Here are the plots I developed to consider a transformation of both the outcome and the predictor.

p5 <- ggplot(movies1, aes(x = imdb_pct10, y = imdb_stars)) +
  geom_point() +
  geom_smooth(method = "lm", col = cwru_terracottaorange, 
              formula = y ~ x, se = FALSE) +
  labs(title = "imdb_stars vs. imdb_pct10")

p6 <- ggplot(movies1, aes(x = log(imdb_pct10), y = log(imdb_stars))) +
  geom_point() +
  geom_smooth(method = "lm", col = cwru_terracottaorange, 
              formula = y ~ x, se = FALSE) +
  labs(title = "log(imdb_stars) vs. log(imdb_pct10)")

p7 <- ggplot(movies1, aes(x = 1/imdb_pct10, y = 1/imdb_stars)) +
  geom_point() +
  geom_smooth(method = "lm", col = cwru_terracottaorange, 
              formula = y ~ x, se = FALSE) +
  labs(title = "1/imdb_stars vs. 1/imdb_pct10")

p8 <- ggplot(movies1, aes(x = imdb_pct10^2, y = imdb_stars^2)) +
  geom_point() +
  geom_smooth(method = "lm", col = cwru_terracottaorange, 
              formula = y ~ x, se = FALSE) +
  labs(title = "imdb_stars^2 vs. imdb_pct10^2")

(p5 + p6) / (p7 + p8)

I see no real benefit from any of these transformations, so I will proceed to model the original outcome (imdb_stars) as a function of the original predictor (imdb_pct10.)

6.2.2 Graphical Summaries of the Outcome’s Distribution

Here are some plots of the sample distribution of the outcome I have selected, which is, of course, the raw imdb_stars variable. I would include any plots you find helpful in assessing whether a Normal distribution is a reasonable approximation for your outcome.

Note

Had I decided to use a transformation of the outcome, I would instead present plots of the transformed values.

## Normal Q-Q plot
p1 <- ggplot(movies1, aes(sample = imdb_stars)) +
  geom_qq(col = cwru_blue, size = 2) + geom_qq_line(col = cwru_trueblue) +
  theme(aspect.ratio = 1) + 
  labs(title = "Normal Q-Q plot",
       y = "IMDB Stars Rating",
       x = "Expectation under Standard Normal")

## Histogram with Normal density superimposed
p2 <- ggplot(movies1, aes(imdb_stars)) +
  geom_histogram(aes(y = after_stat(density)), 
                 bins = 7, fill = cwru_blue, col = cwru_lightgray) +
  stat_function(fun = dnorm, 
                args = list(mean = mean(movies1$imdb_stars, na.rm = TRUE), 
                            sd = sd(movies1$imdb_stars, na.rm = TRUE)),
                col = cwru_darkgray, lwd = 1.5) +
  labs(title = "Histogram with Normal Density",
       x = "IMDB Stars Rating")

▸ **Tasks to complete**
A – Please set down the R plotting excerpt between "p8 <- ggplot(movies1, aes(x" and "for your outcome.", inclusive, word for word.
B – In the R plotting excerpt, how many bins does the histogram of imdb_stars use?
These rows have no connection to the R plotting excerpt.

Stored data entries
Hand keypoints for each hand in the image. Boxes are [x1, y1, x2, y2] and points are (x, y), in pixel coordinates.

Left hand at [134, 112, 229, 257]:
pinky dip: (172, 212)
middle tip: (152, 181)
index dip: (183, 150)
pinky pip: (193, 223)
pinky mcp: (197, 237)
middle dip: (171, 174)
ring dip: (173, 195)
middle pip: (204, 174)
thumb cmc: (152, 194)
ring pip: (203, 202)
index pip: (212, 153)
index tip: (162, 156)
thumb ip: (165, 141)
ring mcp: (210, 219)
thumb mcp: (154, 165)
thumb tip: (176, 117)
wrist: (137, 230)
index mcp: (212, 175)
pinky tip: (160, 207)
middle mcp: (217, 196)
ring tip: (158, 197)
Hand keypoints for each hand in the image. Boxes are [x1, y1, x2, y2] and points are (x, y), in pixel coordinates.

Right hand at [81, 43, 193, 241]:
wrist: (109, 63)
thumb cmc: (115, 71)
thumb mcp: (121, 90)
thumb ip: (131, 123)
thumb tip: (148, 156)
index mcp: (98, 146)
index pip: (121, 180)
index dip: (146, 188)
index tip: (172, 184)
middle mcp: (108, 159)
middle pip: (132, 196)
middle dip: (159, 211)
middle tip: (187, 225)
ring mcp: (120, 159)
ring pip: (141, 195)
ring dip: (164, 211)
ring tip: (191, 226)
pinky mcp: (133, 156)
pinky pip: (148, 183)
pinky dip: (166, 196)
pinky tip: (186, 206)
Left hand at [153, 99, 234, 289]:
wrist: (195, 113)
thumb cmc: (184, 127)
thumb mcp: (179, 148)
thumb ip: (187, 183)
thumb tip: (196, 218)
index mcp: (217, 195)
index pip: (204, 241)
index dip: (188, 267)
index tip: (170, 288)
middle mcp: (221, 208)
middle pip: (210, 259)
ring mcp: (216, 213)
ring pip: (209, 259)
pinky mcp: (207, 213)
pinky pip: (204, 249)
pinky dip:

▸ **Response list**
A –
p8 <- ggplot(movies1, aes(x = imdb_pct10^2, y = imdb_stars^2)) +
  geom_point() +
  geom_smooth(method = "lm", col = cwru_terracottaorange, 
              formula = y ~ x, se = FALSE) +
  labs(title = "imdb_stars^2 vs. imdb_pct10^2")

(p5 + p6) / (p7 + p8)

I see no real benefit from any of these transformations, so I will proceed to model the original outcome (imdb_stars) as a function of the original predictor (imdb_pct10.)

6.2.2 Graphical Summaries of the Outcome’s Distribution

Here are some plots of the sample distribution of the outcome I have selected, which is, of course, the raw imdb_stars variable. I would include any plots you find helpful in assessing whether a Normal distribution is a reasonable approximation for your outcome.

B – 7 bins.